Zulip Chat Archive

Stream: Machine Learning for Theorem Proving

Topic: Provably-Correct Vibe Coding

GasStationManager (Jul 15 2025 at 17:48):

Meme-y title aside, I believe that vibe coding is what people want, and Lean is in a good position to deliver a vibe-coding solution that actually works.

I have made a demo app at ProvablyCorrectVibeCoding.com, in which:

The user creates a formal specification for a Lean coding task. Or take an existing problem from Code with Proofs: the Arena. (Upcoming feature: autoformalize from natural language problem description and a test set)
An AI agent attempts to output code with proof of correctness. The AI is an LLM (e.g. Sonnet/o3/Deepseek/Gemini/Grok4) with user-provided API key, armed with LeanTool. LeanTool provides not only ability to iteratively fix syntax errors, it also facilitates hallucination detection via property-based testing.
The solution is checked against the specification using SafeVerify. If the solution passes, the user now has an implementation of the coding task that is guaranteed to satisfy the specification.

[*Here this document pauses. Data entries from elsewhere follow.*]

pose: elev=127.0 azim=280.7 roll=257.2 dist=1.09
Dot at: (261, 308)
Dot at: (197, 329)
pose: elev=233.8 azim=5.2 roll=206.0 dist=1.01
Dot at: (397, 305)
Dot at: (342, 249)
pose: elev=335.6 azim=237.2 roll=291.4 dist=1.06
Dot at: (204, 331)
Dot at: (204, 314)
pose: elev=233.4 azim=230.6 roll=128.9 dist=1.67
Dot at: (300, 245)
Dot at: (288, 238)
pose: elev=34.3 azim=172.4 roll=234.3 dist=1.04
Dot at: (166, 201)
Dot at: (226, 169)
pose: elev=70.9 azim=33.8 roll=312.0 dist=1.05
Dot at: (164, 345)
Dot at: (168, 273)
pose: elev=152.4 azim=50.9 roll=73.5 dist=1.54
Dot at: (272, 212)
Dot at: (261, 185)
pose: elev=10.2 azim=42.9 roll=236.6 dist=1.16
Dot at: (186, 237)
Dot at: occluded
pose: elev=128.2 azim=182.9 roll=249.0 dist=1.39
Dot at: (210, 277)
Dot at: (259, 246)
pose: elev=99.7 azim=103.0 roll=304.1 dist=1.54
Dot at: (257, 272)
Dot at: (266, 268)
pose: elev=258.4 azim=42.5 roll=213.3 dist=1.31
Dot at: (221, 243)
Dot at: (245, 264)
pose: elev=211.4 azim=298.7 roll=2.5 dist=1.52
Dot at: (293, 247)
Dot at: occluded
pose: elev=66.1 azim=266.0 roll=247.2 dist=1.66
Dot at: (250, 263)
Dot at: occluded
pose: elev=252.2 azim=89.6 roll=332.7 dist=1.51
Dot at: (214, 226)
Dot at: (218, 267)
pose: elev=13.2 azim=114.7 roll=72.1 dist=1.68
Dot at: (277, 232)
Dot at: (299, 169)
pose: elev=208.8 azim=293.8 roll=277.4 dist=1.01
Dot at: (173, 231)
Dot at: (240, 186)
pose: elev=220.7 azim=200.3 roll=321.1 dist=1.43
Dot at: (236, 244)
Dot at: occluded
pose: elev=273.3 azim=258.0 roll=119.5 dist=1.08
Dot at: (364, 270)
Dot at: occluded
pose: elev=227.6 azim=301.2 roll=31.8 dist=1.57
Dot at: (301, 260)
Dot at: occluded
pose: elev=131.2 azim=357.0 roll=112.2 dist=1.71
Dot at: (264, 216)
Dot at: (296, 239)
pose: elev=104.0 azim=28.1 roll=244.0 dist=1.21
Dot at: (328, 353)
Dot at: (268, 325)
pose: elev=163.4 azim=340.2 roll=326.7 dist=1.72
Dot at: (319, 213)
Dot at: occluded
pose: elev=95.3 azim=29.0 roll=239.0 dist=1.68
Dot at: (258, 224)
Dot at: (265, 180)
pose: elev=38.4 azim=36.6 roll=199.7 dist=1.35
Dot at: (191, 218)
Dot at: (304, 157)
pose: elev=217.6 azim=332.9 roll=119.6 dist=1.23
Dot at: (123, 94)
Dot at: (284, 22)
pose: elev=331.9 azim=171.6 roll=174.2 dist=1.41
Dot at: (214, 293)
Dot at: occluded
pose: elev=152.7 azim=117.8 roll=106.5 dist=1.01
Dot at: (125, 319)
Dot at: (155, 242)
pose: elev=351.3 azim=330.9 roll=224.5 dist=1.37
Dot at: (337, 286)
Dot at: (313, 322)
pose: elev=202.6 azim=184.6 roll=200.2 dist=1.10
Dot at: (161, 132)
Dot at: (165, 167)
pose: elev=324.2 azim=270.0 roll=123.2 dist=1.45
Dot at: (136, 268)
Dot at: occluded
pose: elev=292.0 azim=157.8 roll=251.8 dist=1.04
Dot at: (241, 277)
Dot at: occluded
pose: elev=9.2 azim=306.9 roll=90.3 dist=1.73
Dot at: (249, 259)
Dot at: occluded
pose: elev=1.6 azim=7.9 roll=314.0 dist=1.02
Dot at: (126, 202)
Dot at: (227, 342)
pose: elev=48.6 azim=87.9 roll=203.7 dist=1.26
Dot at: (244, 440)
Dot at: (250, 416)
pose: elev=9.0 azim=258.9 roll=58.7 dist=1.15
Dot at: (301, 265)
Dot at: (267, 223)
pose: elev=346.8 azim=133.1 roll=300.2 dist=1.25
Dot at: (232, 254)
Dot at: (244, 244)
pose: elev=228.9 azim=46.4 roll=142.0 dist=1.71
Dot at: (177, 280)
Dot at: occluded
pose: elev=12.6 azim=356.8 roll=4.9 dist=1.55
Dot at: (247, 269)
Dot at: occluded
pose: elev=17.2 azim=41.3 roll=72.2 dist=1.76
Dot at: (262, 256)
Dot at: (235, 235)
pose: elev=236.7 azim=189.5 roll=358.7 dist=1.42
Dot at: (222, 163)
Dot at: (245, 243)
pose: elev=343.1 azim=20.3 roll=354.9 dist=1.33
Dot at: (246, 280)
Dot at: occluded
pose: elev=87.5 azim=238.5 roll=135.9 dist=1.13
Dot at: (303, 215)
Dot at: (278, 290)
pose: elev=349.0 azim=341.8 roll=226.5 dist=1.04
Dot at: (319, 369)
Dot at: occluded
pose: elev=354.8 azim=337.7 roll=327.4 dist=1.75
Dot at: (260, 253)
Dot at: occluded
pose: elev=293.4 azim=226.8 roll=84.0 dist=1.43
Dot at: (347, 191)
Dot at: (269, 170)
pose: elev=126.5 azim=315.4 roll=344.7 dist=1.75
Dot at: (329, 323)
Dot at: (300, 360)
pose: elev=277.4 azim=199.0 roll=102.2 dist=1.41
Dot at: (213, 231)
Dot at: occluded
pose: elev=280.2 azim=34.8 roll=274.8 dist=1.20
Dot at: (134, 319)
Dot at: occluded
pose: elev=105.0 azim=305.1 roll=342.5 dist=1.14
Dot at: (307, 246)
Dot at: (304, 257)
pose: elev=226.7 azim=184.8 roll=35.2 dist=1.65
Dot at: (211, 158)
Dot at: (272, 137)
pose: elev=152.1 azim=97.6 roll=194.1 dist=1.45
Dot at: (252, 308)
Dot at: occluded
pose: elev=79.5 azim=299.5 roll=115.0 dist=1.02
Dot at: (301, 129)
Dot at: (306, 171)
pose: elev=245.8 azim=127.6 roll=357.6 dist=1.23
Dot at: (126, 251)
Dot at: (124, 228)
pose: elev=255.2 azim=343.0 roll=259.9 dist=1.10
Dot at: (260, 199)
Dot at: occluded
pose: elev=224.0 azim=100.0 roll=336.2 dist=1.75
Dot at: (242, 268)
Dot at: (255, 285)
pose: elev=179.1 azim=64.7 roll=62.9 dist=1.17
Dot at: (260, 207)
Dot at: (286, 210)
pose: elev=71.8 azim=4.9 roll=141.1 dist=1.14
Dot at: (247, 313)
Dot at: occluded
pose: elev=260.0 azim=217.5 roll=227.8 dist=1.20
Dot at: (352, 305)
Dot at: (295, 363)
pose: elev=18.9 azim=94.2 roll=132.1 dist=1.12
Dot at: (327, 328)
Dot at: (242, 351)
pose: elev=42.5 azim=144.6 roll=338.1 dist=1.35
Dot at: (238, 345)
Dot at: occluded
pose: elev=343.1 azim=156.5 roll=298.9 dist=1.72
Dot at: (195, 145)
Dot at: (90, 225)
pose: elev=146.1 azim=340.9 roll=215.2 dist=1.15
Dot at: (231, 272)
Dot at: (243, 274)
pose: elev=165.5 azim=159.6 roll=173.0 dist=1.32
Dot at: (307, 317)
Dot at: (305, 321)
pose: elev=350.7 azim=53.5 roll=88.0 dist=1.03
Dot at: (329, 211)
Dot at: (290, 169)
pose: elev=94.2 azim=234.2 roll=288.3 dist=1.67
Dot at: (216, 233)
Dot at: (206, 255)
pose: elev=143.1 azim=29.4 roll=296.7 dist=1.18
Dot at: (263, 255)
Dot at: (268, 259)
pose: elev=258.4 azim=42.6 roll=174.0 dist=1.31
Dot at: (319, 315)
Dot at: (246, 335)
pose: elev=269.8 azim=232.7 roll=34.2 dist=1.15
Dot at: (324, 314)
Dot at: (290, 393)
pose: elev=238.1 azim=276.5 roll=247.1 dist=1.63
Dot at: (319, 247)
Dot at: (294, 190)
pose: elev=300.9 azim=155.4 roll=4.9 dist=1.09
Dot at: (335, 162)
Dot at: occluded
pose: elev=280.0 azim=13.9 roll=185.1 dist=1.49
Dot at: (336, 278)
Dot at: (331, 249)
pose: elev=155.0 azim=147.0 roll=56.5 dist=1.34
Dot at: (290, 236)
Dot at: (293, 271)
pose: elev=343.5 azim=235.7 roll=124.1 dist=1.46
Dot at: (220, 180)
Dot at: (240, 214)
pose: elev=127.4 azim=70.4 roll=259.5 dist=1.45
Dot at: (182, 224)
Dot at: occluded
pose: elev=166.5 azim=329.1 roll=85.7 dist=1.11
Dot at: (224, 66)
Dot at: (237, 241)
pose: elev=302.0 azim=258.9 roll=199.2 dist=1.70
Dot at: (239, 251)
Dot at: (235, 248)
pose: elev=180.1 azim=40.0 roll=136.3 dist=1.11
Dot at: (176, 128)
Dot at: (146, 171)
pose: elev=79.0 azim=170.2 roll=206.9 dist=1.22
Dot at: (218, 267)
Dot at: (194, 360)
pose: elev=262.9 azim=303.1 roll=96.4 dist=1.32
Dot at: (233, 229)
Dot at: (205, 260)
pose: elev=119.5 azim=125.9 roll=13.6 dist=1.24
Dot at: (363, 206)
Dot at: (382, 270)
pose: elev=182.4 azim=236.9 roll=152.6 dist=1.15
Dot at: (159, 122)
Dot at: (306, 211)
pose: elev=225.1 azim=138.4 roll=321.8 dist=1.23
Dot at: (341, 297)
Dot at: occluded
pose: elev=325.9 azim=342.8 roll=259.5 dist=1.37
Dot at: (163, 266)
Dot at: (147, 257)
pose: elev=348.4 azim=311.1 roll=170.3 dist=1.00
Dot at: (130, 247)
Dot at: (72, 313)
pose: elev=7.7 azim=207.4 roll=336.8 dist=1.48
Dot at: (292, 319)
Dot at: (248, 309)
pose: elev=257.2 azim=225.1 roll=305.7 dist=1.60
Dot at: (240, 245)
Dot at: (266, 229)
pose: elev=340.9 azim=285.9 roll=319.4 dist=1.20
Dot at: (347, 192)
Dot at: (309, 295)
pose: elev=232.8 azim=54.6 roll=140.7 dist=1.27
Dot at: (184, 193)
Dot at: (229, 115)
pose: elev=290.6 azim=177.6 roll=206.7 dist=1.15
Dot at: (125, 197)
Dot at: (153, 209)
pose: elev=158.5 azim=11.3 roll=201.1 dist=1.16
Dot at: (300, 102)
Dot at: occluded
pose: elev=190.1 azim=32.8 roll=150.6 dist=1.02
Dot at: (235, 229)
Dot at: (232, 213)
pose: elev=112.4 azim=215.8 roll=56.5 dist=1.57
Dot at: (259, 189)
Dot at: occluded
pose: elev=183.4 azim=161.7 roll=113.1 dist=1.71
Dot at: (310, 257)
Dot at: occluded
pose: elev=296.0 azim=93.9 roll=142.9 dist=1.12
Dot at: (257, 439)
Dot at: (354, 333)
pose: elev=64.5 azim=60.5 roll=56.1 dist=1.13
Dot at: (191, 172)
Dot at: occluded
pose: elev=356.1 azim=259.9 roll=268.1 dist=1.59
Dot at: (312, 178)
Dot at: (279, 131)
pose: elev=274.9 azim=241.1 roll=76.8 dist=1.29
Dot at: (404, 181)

This demo is a proof-of-concept of a vision that I have been building towards via these open-source projects: a future with safe, hallucination-free coding AIs. We are of course quite a bit of distance from that goal, but hopefully this gives an idea of what that might look like.

This is initial alpha release; please try it out and let me know what you think! Much of my current research focus is on scaffolding that enables efficient inference-time scaling, in particular detecting hallucinations by leveraging the formal spec and feedback from Lean. If you are interested in collaborating, let me know!

(deleted) (Jul 16 2025 at 01:56):

I really like your work, and I hope one day foundation models will catch up...

(deleted) (Jul 16 2025 at 01:58):

Speaking of collaborating, I have some training data.

(deleted) (Jul 16 2025 at 01:59):

And a lot of math problems to test your stuff on.

Ping J (Jul 16 2025 at 04:15):

i think i've seen work, probably from Danqi Chen, on jointly generating code, specification, and doc.

are you familiar with their work? i personally think this is a less-than-fundamental approach and we will eventually have a alpha-zero style better alternative

GasStationManager (Jul 16 2025 at 04:17):

@Huỳnh Trần Khanh Thanks!
BTW, you can try pure mathematical proof tasks on the demo app as well. Use the "draft_sketch_prove" workflow option which is suitable for proofs.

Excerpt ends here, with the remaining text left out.